* _Task brief_
Look through the listing below, and wherever a line has the string "between", pull it out.

===== Extracted material

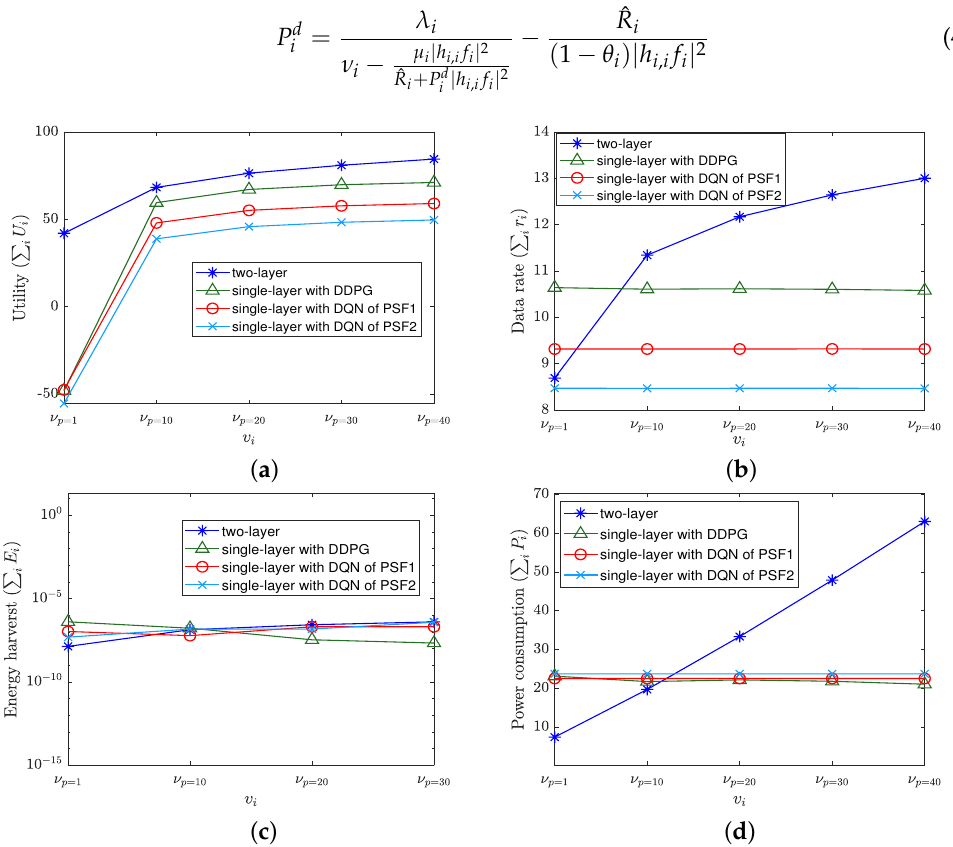
Figure 5. Impacts of the pricing strategy upon ( a ) utility, ( b ) data rate (bps), ( c ) energy harvesting (J), and ( d ) power consumption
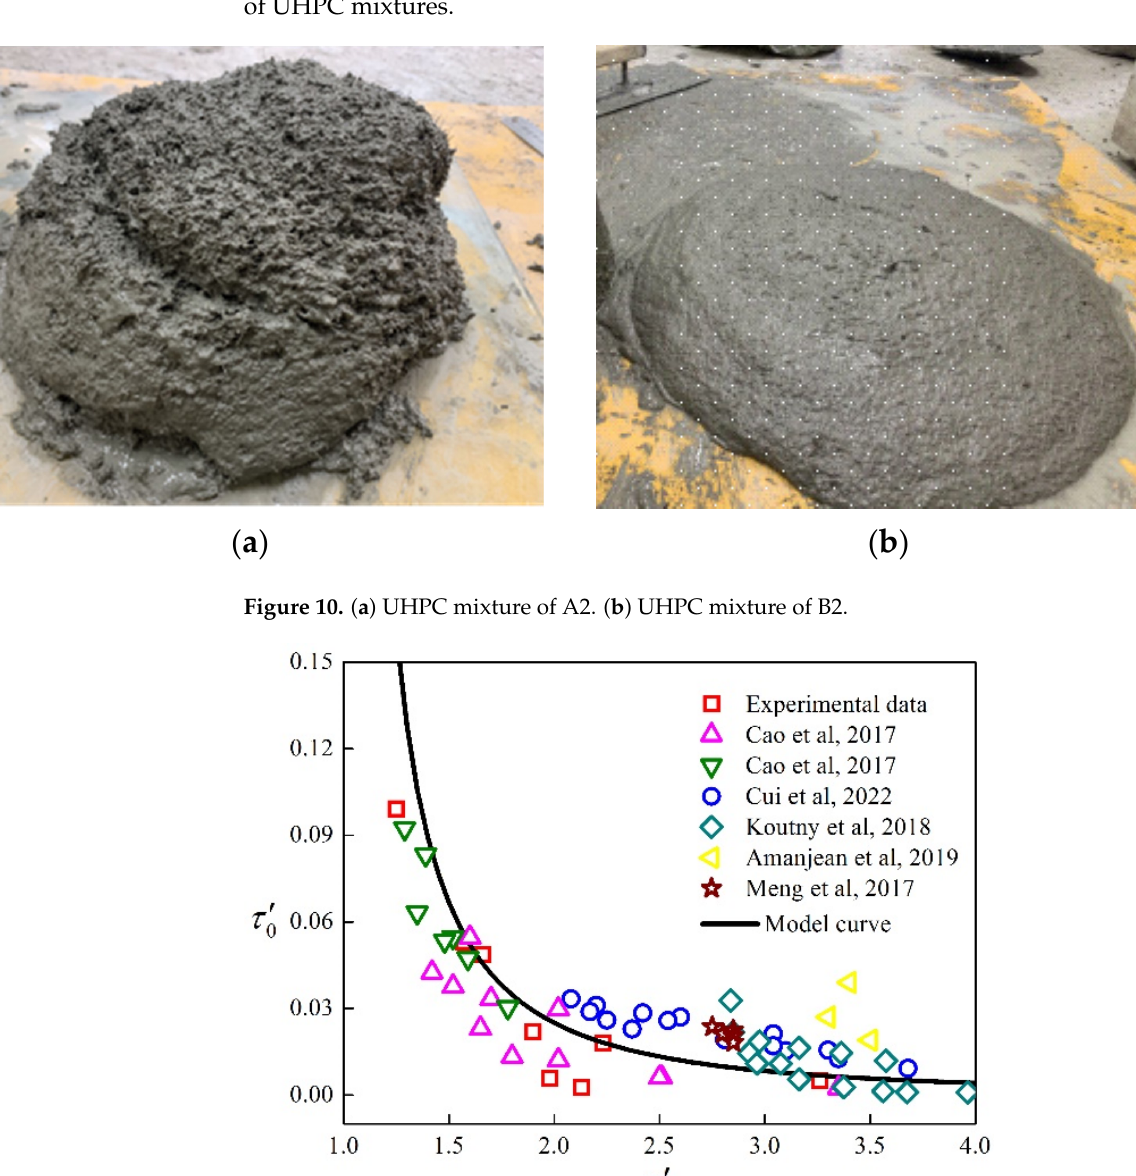
Figure 9. Relation between slump flow and yield stress of UHPC mixture.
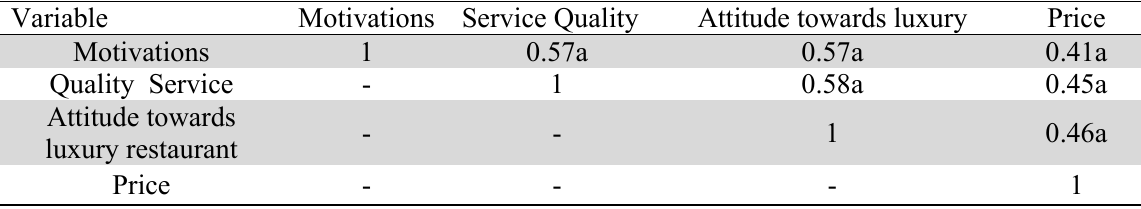
Correlation between the research variables (p <0.01)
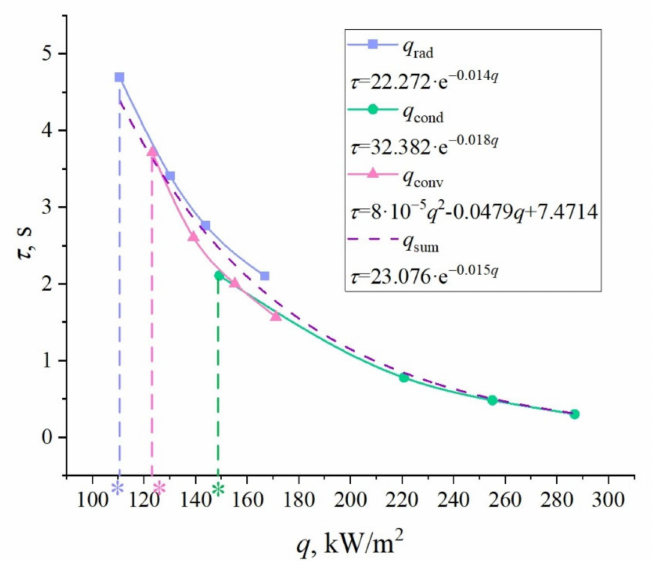
Figure 10. Heat flux densities during radiant, convective and conductive ignition of the gel fuel ( T f = 203 K) at heating temperatures in the range of 973–1273 K; approximation expressions for the ignition delay times (* is the critical heat flux density at which the gel fuel is ignited through different heating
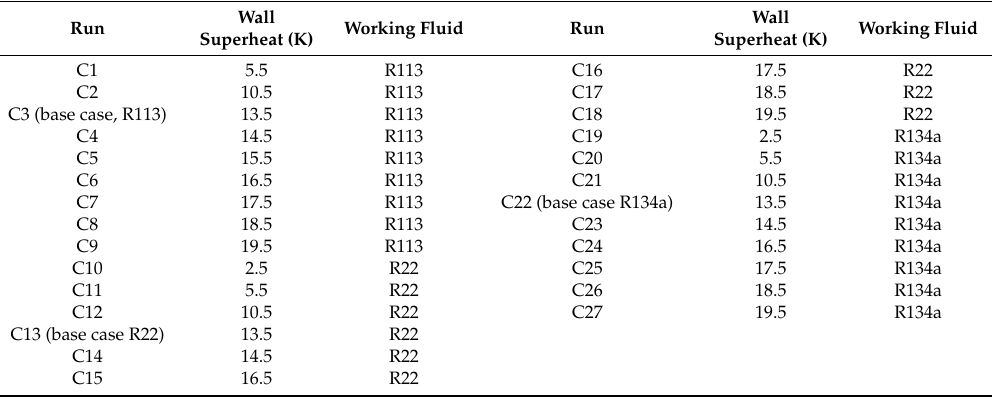
Table 6. Varied parameters in Series C of parametric numerical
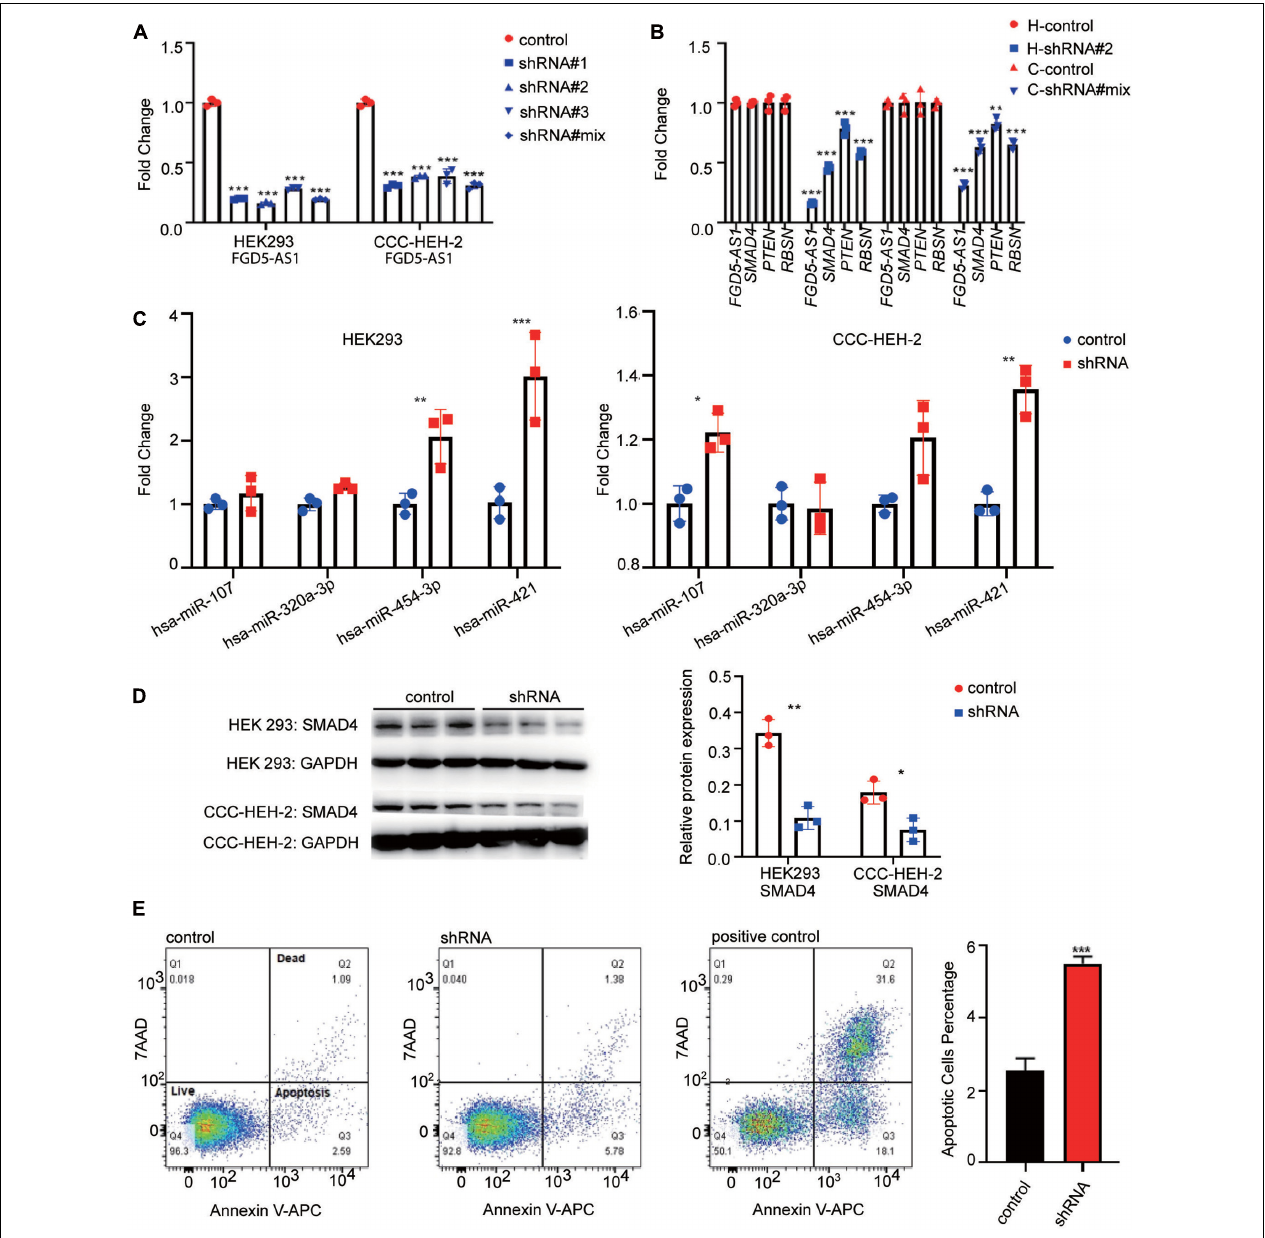
FIGURE 3 | lncRNA FGD5-AS1 suppressed the apoptosis. (A) Quantitative reverse transcription PCR (RT-qPCR) assays were performed to detect the interference efficiency of FGD5-AS1 in the HEK 293 and CCC-HEH-2 cell lines. (B) RT-qPCR assays suggested a decreased transcriptional level of mRNA ( SMAD4 , PTEN , and RBSN ) in two knockdowns (KD) of FGD5-AS1 cell lines ( H , HEK 293 cell line; C , CCC-HEH-2 cell line). (C) RT-qPCR assays of four miRs for previous validation in the FGD5-AS1 KD HEK 293 and CCC-HEH-2 cell lines. (D) Western blotting was used to verify that interfered FGD5-AS1 can affect the expression of SMAD4, and the relative protein expression was analyzed. (E) Flow cytometry was performed to detect apoptosis in the FGD5-AS1 KD CCC-HEH-2 cell line. The positive controls were CCC-HEH-2 cells treated with apoptosis induction drugs. n.s., not significant; The number of asterisks indicated the corresponding statistical significance ( p -value). * p < 0.05; ** p < 0.01; *** p <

==========

* _Response to this exercise_
Figure 9. Relation between slump flow and yield stress of UHPC mixture.
Correlation between the research variables (p <0.01)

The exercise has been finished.